Logement social - Une proposition de loi communiste entend prendre l'argent du "Pinel" pour construire du logement social pour tous
La proposition de loi "favorisant l'accès au logement social pour le plus grand nombre", portée par Michel Le Scouarnec et ses collègues du groupe communiste républicain et citoyen (CRC) au Sénat, doit être discutée ce jeudi 4 février en séance publique. La commission des finances n'ayant pas adopté le texte, la discussion portera sur le texte initial de la proposition de loi.
Il faut dire que l'article 1 propose purement et simplement d'abroger le dispositif Pinel "afin de permettre de réaffecter ces crédits". Les auteurs de la proposition de loi considèrent que "pour mener (des) politiques ambitieuses d'accroissement de l'offre de logement, il convient de réorienter la masse financière affectée aux politiques du logement aujourd'hui".
1,8 milliard d'euros
Ils estiment que "trop d'argent public continue d'alimenter les niches fiscales de type Scellier ou de Robien... ou encore le dispositif Pinel". Ces niches représentent un total de 1,8 milliard d'euros comme l'avait calculé le rapport d'information de la commission des finances sur les dépenses publiques en faveur du logement et la fiscalité immobilière (voir notre article ci-contre du 15 décembre 2015). Une somme "qui serait bien plus utile pour les acteurs du logement social", jugent les communistes, ces niches fiscales ayant "une efficacité sociale plus que limitée et créent par contre un effet d'aubaine évident pour réduire les impôts des intéressés". Bref, "soutenir l'investissement locatif avec cet outil fiscal, c'est au fond encourager ce système spéculatif où le logement intermédiaire ne trouve d'intérêt que dans le cadre d'un marché dont les prix sont anormalement élevés". Dès lors, "les pouvoirs publics doivent cesser de soutenir ce marché immobilier favorisant la rente privée" et "cet argent public doit servir d'autres politiques de constructions et de réhabilitations, ce qui au regard des chiffres du mal-logement est la priorité absolue".
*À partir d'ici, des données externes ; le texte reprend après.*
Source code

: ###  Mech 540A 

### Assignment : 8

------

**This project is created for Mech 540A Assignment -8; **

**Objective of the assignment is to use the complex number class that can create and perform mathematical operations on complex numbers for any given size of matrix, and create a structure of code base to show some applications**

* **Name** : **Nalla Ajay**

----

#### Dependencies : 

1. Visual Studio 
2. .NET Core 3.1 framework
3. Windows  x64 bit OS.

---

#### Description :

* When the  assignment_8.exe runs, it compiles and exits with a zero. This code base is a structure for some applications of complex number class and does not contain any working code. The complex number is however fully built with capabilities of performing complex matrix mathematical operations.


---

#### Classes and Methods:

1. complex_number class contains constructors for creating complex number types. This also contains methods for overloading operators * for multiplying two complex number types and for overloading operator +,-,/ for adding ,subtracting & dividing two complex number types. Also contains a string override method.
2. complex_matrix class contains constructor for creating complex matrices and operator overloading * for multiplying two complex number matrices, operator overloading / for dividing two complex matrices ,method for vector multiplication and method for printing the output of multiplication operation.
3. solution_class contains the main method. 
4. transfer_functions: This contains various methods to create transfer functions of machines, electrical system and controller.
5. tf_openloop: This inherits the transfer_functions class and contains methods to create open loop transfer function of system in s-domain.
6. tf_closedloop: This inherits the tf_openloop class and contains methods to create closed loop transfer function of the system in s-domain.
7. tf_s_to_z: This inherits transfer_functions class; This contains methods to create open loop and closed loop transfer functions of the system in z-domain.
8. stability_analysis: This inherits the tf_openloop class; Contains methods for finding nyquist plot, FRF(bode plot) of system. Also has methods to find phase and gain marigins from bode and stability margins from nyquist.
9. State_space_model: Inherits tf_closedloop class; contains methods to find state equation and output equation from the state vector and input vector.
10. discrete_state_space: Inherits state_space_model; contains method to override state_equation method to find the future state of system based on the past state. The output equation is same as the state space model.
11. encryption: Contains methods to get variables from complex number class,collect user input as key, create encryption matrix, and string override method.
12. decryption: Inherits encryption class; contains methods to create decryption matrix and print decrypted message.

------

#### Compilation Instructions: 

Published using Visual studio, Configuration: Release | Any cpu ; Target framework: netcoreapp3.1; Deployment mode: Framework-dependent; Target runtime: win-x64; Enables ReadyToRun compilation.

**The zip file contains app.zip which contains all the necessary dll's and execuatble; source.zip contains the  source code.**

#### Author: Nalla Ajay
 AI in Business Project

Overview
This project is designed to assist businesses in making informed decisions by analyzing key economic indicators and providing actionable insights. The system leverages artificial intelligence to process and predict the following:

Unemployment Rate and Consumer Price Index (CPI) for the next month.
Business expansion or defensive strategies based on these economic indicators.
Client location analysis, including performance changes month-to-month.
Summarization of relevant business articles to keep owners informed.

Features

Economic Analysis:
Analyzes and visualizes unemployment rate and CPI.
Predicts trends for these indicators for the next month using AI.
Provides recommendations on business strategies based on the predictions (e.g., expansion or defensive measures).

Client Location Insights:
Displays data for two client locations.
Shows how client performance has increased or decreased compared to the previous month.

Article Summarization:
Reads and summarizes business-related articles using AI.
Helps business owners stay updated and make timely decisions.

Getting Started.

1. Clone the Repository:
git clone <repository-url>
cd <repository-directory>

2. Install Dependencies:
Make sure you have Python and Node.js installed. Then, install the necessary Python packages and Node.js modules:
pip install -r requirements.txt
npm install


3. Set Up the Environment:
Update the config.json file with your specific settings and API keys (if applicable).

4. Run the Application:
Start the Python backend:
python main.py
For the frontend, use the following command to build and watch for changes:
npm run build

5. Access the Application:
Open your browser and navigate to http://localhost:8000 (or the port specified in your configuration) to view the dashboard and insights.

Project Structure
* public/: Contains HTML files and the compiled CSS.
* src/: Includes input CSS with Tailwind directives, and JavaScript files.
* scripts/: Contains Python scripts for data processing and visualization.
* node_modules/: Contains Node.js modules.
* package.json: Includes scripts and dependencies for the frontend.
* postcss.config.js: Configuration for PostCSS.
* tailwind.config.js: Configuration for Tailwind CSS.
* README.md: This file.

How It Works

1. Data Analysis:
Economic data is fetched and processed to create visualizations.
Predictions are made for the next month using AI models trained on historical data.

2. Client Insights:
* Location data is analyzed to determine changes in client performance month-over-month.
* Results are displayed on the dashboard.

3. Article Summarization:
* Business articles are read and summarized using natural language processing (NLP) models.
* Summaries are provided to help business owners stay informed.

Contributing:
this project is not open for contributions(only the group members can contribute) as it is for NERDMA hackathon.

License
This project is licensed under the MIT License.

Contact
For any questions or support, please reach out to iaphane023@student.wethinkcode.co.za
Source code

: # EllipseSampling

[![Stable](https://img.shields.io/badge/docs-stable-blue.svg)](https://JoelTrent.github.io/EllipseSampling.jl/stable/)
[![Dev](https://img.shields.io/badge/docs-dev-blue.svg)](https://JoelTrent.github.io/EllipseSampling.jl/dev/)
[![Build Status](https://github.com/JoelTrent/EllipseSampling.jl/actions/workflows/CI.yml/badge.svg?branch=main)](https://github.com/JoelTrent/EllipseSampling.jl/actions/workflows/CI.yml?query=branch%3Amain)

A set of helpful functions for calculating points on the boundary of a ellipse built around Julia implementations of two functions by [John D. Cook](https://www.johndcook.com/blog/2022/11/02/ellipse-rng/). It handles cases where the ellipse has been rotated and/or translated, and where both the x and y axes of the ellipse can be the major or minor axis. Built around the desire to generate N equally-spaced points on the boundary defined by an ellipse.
Majorer les plafonds de ressources
Le second article propose de majorer de 10,3% les plafonds de ressources pour l'attribution des logements locatifs sociaux. Les auteurs de la proposition de loi veulent ici "réaffirmer la dimension généraliste et universelle du logement social, outil du droit au logement mais également de la mixité sociale et culturelle". En cela, ils s'opposent à la vision européenne selon laquelle "le logement dit 'social' doit être réservé à une population très spécifique constituée des personnes les plus démunies". C'est pour eux une "orientation libérale qui justifie d'un service public limité à l'assistanat, à côté d'un marché particulièrement lucratif" et qui "organise également la ghettoïsation de certains quartiers".
Et si la suppression du dispositif Pinel ne génère pas assez d'économies dans les dépenses fiscales de l'Etat, les communistes proposent, à l'article 3 de leur proposition de loi, de baisser le taux de crédit d'impôt pour la compétitivité et l'emploi (CICE).
Un très mauvais signal aux investisseurs
Evidemment, dans son rapport fait au nom de la commission des finances, Philippe Dallier, sénateur LR, n'a pas été très sensible à la démonstration communiste. Après avoir estimé que "la volonté de renforcer la mixité sociale au sein du parc social est un objectif louable", il a considéré que "la suppression du dispositif 'Pinel' enverrait un très mauvais signal aux investisseurs ainsi qu'aux entreprises des secteurs de la construction et de l'immobilier, qui réclament de la stabilité fiscale à l'heure où ils peinent encore à surmonter les effets délétères de la crise économique et où le manque de logements est toujours prégnant dans les zones les plus tendues". Concernant l'article 2, il a jugé que "l'augmentation des plafonds de ressources pour l'attribution des logements locatifs sociaux n'est pas appropriée, alors que le nombre de ménages ayant accès au parc social est déjà élevé et risquerait de pénaliser les ménages les plus défavorisés en provoquant de possibles effets d'éviction et en allongeant la 'file d'attente'".
Le texte n'a aucune chance d'être adopté. Mais le débat en séance pourrait être des plus intéressants.